------ READING TEXT ------

Welcome to the house of the future!

DN Staff

April 5, 1999

15 Min Read
Welcome to the house of the future!

Homes get networked

You find yourself working late and you're going to miss The Simpsons. What to do? Simply call up the on-line TV Guide from your office computer. Drag and drop the show onto the VCR icon, and you've instantly programmed your home VCR.

While you're at it, you can also set your thermostat and start the oven.

"The home of the future will be as connected as any office might be today," said Howard Stringer, chairman and CEO of Sony Corp. of America in his opening keynote at this year's Consumer Electronics Show in Las Vegas. "Whether wired or wireless, your home network will be the platform for dozens of consumer devices co-existing within the home."

Home networks link the devices in your home, such as two PCs or your television set with a security system, via a local-area network (LAN).

"This network capability has been possible for the last 20 years," says Bob Dillon, vice president and co-founder of Enikia (Piscataway, NJ), a start-up company developing an Ethernet-speed power-line home-network system. "But today, there is a sense of convergence. At its core: the Internet."

While many agree future homes will be networked, not everyone agrees in what form. Telephone lines, dedicated network wiring, cable, power-line communications, and infrared and radio-frequency wireless technology are all potential vehicles for connection.

------ DATA EXTRACT ------

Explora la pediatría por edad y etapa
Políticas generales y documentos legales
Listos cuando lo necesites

------

WORK TASK 1:
In the article on networked homes, quote the passage between "While many agree" and "vehicles for connection.", inclusive.
WORK TASK 2:
Translate this sentence from the article on networked homes into Spanish: "Home networks link the devices in your home, such as two PCs or your television set with a security system, via a local-area network (LAN)."

WRITTEN SOLUTION 1:
While many agree future homes will be networked, not everyone agrees in what form. Telephone lines, dedicated network wiring, cable, power-line communications, and infrared and radio-frequency wireless technology are all potential vehicles for connection.

WRITTEN SOLUTION 2:
Las redes domésticas conectan los dispositivos de su hogar, como dos PC o su televisor con un sistema de seguridad, mediante una red de área local (LAN).